Idea Cellular, the Aditya Birla Group company, today posted a consolidated net profit of Rs 266 crore in the fourth quarter, 4.5 per cent higher than the Rs 255 crore in the same quarter last year. The company’s total revenue for the quarter ended March was Rs 3,347 crore, up 14 per cent as compared to the Rs 2,941 crore posted in the corresponding quarter last year.
The consolidated profits include that from a 41.09 per cent stake in Spice Communications, which the company acquired in June 2008, and a 16 per cent stake in Indus Towers, a joint venture company floated by three major telecom operators—Bharti Airtel, Vodafone and Idea.
Idea Cellular has planned capital expenditure of Rs 3,000 crore in 2010-11. This is for the standalone company and does not include payouts for the ongoing 3G spectrum auction and any expenditure which goes with it. The company already has approval from lenders to borrow Rs 9,400 crore and has tied up for Rs 7,000 crore. In addition, the company has Rs 1,400 crore cash on the balance sheet and Rs 550 crore given as a loan to Indus Towers, to be recovered in a few days.
The telecom industry has been facing rough weather, with competition up from new companies, who have drastically cut rates to gain market share.

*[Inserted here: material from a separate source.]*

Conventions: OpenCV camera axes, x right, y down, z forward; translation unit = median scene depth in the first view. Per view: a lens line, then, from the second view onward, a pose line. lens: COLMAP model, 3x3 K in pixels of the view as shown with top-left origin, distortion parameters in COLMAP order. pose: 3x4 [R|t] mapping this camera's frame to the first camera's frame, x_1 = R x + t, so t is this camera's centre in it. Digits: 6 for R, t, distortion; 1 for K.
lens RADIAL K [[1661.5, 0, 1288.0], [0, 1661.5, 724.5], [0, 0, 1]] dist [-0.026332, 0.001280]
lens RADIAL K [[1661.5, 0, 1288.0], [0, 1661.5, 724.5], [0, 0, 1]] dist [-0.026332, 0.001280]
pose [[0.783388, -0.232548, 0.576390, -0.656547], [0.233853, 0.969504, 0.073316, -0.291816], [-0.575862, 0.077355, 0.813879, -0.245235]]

Idea’s quarterly results have suffered on this account, as its average revenue per user (ARPU) fell by 27 per cent to Rs 185 in the quarter under review from Rs 255, in the same quarter last year. Its minutes of usage fell by around one per cent.
“Minutes of usage is growing faster than revenue growth because prices are going down. In the absence of a choice, many new players are reducing prices. Price cuts have a domino effect. At this level, prices are hurting stronger players,” said Sanjeev Aga, Managing Director.
Aga lashed out at the price cuts by newer players and said the ‘free talk time’ phenomenon is making consumers shifting from one operator to another. He said if stronger players were getting affected by the price war, the effect on the earnings of newer players would be worse. “The weaker players are haemorrhaging at a bloodbath level,” he said.
The company believes these low rates were like ‘air pockets’, and the price war situation might not have a great effect in 2010-11.